Eigenheim untervermieten Wissenswertes zur Rechtslage

Sind Sie im Besitz eines Eigenheims, können Sie es auf verschiedene Weise nutzen. Die meisten Bauherren planen ihr Eigenheim, um es nach der Fertigstellung selbst zu bewohnen. Wenn sich die Lebensplanung im Laufe der Jahre ändert, kann ein Umzug notwendig werden. Mitunter kommt es auch vor, dass das Eigenheim zu groß oder zu klein ist. Nicht immer ist ein Verkauf die beste Lösung. Auch eine Vermietung kann vorteilhaft und gewinnbringend sein.
Eigenheim untervermieten Wissenswertes zur Rechtslage
Die Option ist empfehlenswert, wenn das Haus zu einem späteren Zeitpunkt wieder genutzt werden soll. Viele Bauherren entscheiden sich auch für eine Vermietung, wenn sie das Eigentum für ihre Kinder, für die Enkel oder für ein anderes Familienmitglied erhalten möchten.
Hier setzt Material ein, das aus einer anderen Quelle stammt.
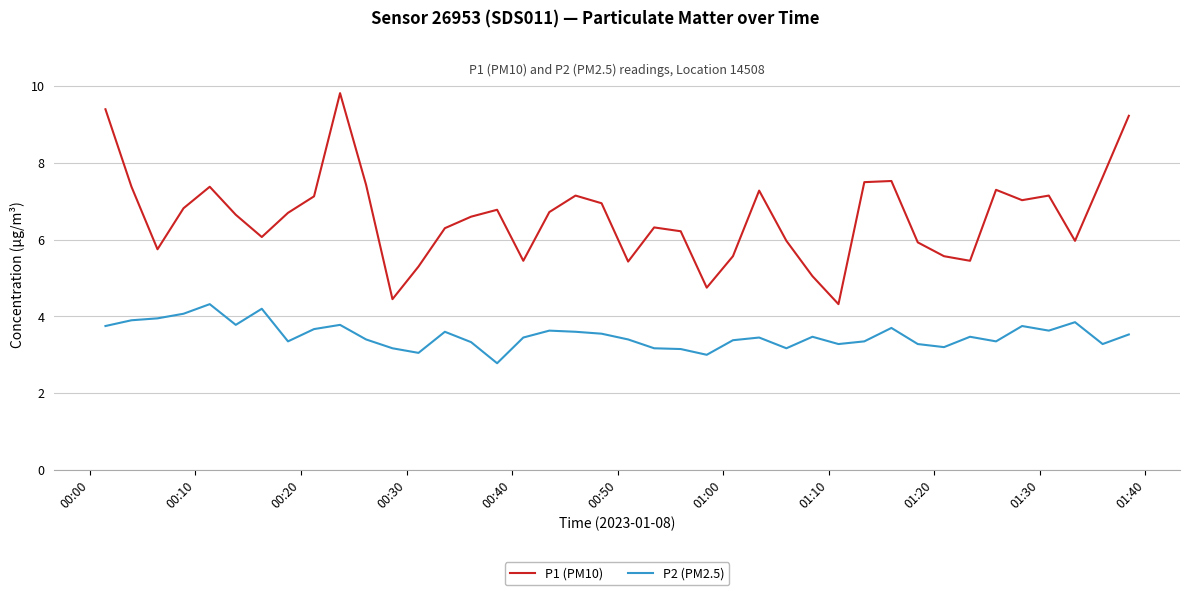

What is the average value of the P1 (PM10) series?

6.6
Sollte eine Finanzierung auf dem Eigenheim liegen, ist zu prüfen, ob der Kredit daran gebunden ist, dass der Kreditnehmer das Haus selbst bewohnt. Diese Bedingung wird von einigen Banken gestellt, die Förderkredite vergeben. Bei einem klassischen Bankkredit, bei dem das Haus als Sicherheit dient, ist eine Untervermietung in der Regel kein Problem. Im Zweifelsfalle sollte der Bauherr das Gespräch mit der Bank suchen, bevor er den Mietvertrag mit einem Untermieter unterschreibt. Rechtlich gesehen kann der Mieter den Mietvertrag an einen Untermieter weitergeben. Ist eine Untervermietung durch den Eigentümer möglich. Für den Eigentümer können sich daraus jedoch Probleme ergeben, die vor der erstmaligen Vermietung des Hauses bekannt sein sollten.

Untervermietung von Häusern verschiedener Baustile

Grundsätzlich hat ein Mieter das Recht, seine Wohnung oder das gemietete Haus beziehungsweise Teile davon unterzuvermieten. In diesem Falle schließt der Mieter mit einer dritten Person einen Mietvertrag ab. Der Eigentümer kann die Untervermietung nur verhindern, wenn die Wohnung überbelegt ist. Bei einem Haus, das untervermietet werden soll, ist dies jedoch nur selten der Fall. Kommt es zu einer Beschädigung des Hauses oder der Bausubstanz durch den Untermieter, steht der Vermieter dafür in der Haftung. Dies bedeutet, dass der Eigentümer seine Ansprüche gegenüber dem Hauptmieter geltend machen kann. Bei Häusern, die einen bestimmten Baustil aufweisen, kann dies teuer werden. Dies gilt insbesondere für Altbauten, die unter Denkmalschutz stehen, aber auch zum Beispiel für den Bau eines Massivhauses bei Viebrockhaus. Diese Häuser zeichnen sich durch eine besondere hohe Energieeffizienz und durch einen hohen Wohnkomfort aus. Um diese Energieeffizienz zu realisieren, weisen die Häuser bestimmte Ausstattungsmerkmale auf. Kommt es zu einer Beschädigung, kann die Reparatur sehr teuer werden. Aus diesem Grund ist jeder Abschluss eines Mietvertrages sehr gut zu überlegen.

Ansprüche müssen häufig durchgesetzt werden

In Bezug auf die Ansprüche bei Beschädigungen an der Bausubstanz, die einem Mieter oder einem Untermieter anzulasten sind, kommt es häufig zu Streitigkeiten, die vor einem Gericht entschieden werden. Häufig geht es um die Frage, wer für die Beschädigungen verantwortlich ist. Mitunter kann sogar der Eigentümer in Haftung genommen werden, wenn die Bausubstanz schon länger beschädigt war oder notwendige Reparaturen nicht durchgeführt werden. Mieter, die Schäden von ihrem Untermieter gegenüber dem Eigentümer tragen müssen, wählen häufig auch den Klageweg. Wichtig ist in diesem Zusammenhang auch, den richtigen Versicherungsschutz bei Untervermietung zu wählen. Aus diesen Gründen sollte ein Eigentümer gut überlegen, ob er sich wirklich für eine Vermietung entscheiden möchte. Der Vorteil durch die Mieteinnahmen sollte durch die Nachteile, die sich im Zusammenhang mit einer Vermietung ergeben können, abgewägt werden.